I have personally experienced the powerful stench emanating from corralled steer, so was surprised when Anderson leans on a fence to check out his herd and takes a deep breath. I expected him to grimace and pull his head back. Instead, he reacts like he was inhaling the fragrance of a summer night rather than the acrid odor of manure and urine. Maybe Anderson has become inured. Pursuing his mission, he arranges meetings with present and former honchos at Mickey’s and UMP.

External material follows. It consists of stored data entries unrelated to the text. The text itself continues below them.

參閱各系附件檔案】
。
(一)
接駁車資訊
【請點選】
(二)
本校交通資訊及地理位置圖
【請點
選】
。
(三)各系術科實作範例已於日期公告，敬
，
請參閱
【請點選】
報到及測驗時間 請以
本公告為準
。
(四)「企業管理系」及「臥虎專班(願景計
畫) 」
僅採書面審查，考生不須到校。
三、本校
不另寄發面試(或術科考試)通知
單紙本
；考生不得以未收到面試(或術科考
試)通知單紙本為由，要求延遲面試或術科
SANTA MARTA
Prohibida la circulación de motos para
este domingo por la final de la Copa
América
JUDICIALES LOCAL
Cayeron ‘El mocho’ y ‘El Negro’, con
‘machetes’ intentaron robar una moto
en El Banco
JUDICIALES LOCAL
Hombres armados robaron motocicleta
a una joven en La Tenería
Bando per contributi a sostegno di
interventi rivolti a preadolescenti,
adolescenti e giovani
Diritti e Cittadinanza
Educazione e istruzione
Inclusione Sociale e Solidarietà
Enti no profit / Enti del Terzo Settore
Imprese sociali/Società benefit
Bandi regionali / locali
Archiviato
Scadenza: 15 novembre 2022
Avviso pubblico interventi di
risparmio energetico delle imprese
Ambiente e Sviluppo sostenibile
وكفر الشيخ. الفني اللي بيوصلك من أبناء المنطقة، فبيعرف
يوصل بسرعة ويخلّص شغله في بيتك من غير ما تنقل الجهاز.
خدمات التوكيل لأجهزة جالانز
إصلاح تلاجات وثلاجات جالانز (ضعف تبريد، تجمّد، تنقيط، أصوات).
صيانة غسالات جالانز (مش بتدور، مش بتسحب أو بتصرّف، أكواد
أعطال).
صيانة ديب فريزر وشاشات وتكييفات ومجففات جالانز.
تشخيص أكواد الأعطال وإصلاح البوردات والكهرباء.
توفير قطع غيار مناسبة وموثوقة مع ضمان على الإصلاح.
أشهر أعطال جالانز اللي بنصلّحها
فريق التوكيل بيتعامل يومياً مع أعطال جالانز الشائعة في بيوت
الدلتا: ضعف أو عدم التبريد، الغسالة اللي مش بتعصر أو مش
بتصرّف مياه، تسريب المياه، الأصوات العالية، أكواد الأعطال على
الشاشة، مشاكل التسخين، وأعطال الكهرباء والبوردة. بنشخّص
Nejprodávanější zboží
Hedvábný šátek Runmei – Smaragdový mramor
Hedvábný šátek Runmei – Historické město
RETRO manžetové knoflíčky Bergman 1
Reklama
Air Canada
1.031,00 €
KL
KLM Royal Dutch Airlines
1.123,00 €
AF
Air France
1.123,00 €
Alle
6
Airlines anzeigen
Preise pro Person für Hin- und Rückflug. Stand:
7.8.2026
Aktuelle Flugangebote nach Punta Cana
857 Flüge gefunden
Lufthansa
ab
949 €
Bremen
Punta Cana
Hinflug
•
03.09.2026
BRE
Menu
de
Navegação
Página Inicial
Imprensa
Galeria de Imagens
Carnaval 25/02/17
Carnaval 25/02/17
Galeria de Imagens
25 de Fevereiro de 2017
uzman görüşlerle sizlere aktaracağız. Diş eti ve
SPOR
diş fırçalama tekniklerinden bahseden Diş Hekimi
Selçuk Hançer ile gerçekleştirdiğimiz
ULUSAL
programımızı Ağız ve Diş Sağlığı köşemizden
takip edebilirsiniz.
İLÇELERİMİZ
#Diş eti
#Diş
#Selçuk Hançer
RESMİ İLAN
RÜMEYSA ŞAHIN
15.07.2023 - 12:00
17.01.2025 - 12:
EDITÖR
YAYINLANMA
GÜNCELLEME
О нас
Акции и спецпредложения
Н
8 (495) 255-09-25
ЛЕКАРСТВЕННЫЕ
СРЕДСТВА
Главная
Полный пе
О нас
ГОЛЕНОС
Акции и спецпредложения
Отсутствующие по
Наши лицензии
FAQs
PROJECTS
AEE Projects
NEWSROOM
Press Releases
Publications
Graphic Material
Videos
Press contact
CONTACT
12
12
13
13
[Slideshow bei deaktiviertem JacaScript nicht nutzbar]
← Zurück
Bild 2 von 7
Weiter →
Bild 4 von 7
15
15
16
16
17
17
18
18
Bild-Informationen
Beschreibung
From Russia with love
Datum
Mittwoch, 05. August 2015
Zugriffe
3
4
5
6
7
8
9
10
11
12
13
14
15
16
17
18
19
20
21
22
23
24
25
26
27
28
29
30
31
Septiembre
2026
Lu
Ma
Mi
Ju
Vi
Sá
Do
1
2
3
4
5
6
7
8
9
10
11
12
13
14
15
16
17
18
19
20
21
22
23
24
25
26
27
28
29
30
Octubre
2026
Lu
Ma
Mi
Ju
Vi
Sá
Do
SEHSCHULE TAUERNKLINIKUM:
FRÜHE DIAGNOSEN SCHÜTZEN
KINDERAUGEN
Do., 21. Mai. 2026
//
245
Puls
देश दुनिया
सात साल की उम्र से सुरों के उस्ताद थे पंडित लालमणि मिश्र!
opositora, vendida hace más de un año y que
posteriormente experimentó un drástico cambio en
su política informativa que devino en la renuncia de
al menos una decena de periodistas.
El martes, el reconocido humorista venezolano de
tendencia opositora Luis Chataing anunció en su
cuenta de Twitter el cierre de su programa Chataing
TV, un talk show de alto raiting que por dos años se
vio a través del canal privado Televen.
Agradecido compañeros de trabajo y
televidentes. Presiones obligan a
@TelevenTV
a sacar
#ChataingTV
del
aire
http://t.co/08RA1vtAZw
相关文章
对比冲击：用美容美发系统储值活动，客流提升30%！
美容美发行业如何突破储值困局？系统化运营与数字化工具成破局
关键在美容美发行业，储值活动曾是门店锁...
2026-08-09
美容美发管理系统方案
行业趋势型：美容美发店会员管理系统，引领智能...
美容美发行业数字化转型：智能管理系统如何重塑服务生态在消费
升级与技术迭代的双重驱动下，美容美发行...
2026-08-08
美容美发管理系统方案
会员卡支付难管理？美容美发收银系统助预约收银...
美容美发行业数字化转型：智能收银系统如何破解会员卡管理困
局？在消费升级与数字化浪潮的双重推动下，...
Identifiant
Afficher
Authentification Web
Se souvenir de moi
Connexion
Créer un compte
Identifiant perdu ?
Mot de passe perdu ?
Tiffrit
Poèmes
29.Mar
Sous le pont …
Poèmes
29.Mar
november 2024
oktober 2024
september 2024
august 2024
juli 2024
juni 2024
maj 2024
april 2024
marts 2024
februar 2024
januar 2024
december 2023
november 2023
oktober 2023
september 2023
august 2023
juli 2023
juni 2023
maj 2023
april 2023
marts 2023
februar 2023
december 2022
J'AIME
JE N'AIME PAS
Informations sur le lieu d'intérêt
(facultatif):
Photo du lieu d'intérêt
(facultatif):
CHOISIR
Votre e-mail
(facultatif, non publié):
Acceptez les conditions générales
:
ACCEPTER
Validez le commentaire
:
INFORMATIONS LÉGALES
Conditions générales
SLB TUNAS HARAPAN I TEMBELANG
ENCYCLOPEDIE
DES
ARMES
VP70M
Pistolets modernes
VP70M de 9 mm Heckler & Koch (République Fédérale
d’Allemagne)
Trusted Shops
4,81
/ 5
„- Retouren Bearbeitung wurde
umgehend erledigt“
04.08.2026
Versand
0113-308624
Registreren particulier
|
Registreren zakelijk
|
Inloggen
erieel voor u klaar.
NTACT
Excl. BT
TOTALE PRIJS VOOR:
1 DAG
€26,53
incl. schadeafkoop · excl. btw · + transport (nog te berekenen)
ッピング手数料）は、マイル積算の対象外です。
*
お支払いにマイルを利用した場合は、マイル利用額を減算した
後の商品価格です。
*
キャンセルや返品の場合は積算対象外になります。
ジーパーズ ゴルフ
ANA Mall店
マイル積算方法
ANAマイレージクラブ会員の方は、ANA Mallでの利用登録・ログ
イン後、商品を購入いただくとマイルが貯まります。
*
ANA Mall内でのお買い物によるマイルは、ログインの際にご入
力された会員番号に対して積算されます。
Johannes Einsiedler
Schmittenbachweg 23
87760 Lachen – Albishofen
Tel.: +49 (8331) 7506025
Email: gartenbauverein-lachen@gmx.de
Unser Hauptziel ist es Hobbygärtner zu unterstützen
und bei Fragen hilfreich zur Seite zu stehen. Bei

We meet a grizzled, wealthy cattle baron, Rudy (Kris Kristofferson), who lives in a spacious ranch house on his vast grazing lands. He'd once been a manager for UMPand now sells cattle to Mickey’s. Rudy's been approached by developers who want him to sell his land so they can pave it over and build strip malls. Rudy contends that if he doesn’t sell, he’ll end up like the dead bodies he finds dumped on his land; he rants on that the country is being taken over by machines and science fiction. Anderson gets down to the reason for his visit. Rudy explains plausibly how shit can get into meat. He sends Anderson to Harry (Bruce Willis, unforgettable in a small scene in a Sizzler-like restaurant). Harry's a middle-man supplier of UMP meat to Mickey's chain. Harry brushes off Anderson’s concerns about shit in the burgers, saying, "We all have to eat a little shit from time to time. Cars kill 40,000 people a year." Meanwhile, Amber, inspired by her sexy, activist, Vietnam vet uncle (Ethan Hawke), and Brian, along with several other young liberals, form an independent animal rights group. They decide to save the cows from ending up as Mickey’s Big Ones, but their efforts fail not because they didn’t try, but because the cows wouldn’t cooperate.
Don Anderson goes back to work with nothing to report. We see him in a final scene at a board meeting introducing yet another burger innovation. If the film inspires some theatregoers to become either vegetarians or activists, its done its job.
NOTE: An abridged, revised version of this review has appeared elsewhere in the print media.